The two teach knitting classes at Williams College and thought it would be great to bring their hobby to life.

"We have always been avid knitters, and we've spent a lot of time together doing that, and find it to be for ourselves like this really wonderfully calming hobby," Shen said.

Shen said they see many people starting to take up the hobby and thought it would be great to open in location convenient for students and to give them a space to curate their work.

"We're finding a lot of interest amongst people to learn how to knit. Young people who want to get off their screens, find something that they can do with their hands, and so we have always talked about, like, wouldn't it be cool to one day do this," Shen said.

Shen said there aren't many options to buy yarn in the area, and often they're a long drive away. While they opened an online shop before finding a storefront, they recognized that for some knitters buying, online was not ideal.

"Yarn is one of those things that you do, at least the first time, want to see it in person, and like touch it, and look at it against your skin, or you know, color combinations, if you knit or crochet, just like to squeeze the yarn, and feel how squishy and soft it is, and so it is one of those things that you can't just easily buy online," she said.

Their new space is at 57 Spring St. on the third floor. An elevator at the Bank Street entrance can be taken straight to their door, it is especially readily accessible to the college students.

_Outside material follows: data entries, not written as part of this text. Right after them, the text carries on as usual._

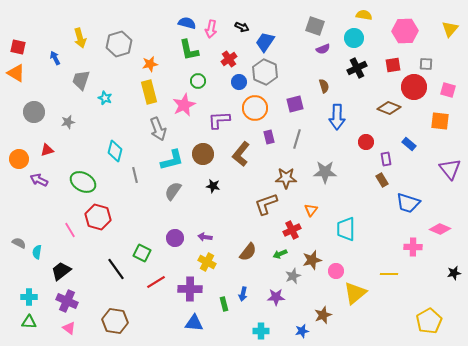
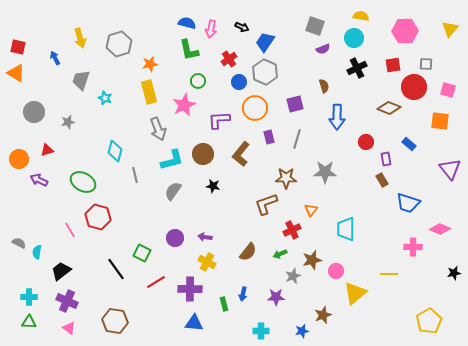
yellow semicircle at (364, 15): moved 3 px left, 1 px down
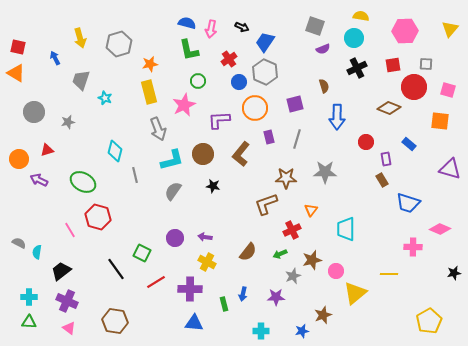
purple triangle at (450, 169): rotated 35 degrees counterclockwise
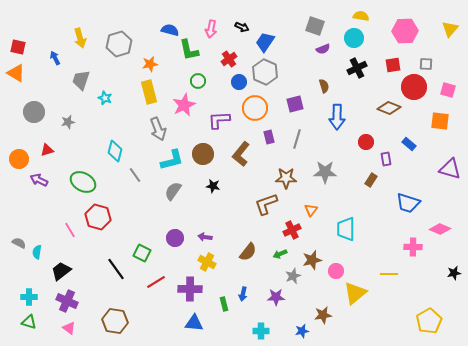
blue semicircle at (187, 23): moved 17 px left, 7 px down
gray line at (135, 175): rotated 21 degrees counterclockwise
brown rectangle at (382, 180): moved 11 px left; rotated 64 degrees clockwise
brown star at (323, 315): rotated 12 degrees clockwise
green triangle at (29, 322): rotated 14 degrees clockwise
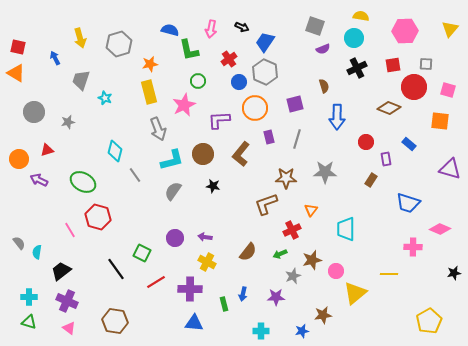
gray semicircle at (19, 243): rotated 24 degrees clockwise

"We've sort of been working with Williams students, and we wanted to be accessible to them, because we really feel as though there's a renewed interest in this craft from younger folks, and that it can be a really good thing for them, and so we wanted to make it easy for Williams students to access the store, and they don't all have cars, they don't all leave campus much, so being on Spring Street was important to us," Shen said.

The store offers a variety of yarn and supplies, and a sit and stitch room where anyone can come in and hang out and work on their projects with others.

They buy yarn from local producers and offer other products as well.

"When people come through, like tourists and stuff, often they ask us what can you get here that you can't get anywhere else," said Shen. "So we have some yarns from local farms, we have some handspun by a local artist who's based in Lanesborough, we've got yarn from this woman who dyes it up in Brattleboro [Vt.], and so we're trying to highlight some of the really cool farms that we have around here."

One of the main opportunities they hope to expand on is being able to go into schools and teach children how to knit. They recently were awarded a grant to teach WIlliamstown Elementary School  fourth graders how to knit. Each child was able to make a square and Shen and Cart put all of the squares together and it is now hanging in their space when you walk in.

"We want to go into more schools and teach kids how to knit, because there's some really cool research that talks about, like, the benefits of teaching younger children how to knit. It helps them concentrate, it helps them calm down, and gives them a sense of accomplishment," Shen said.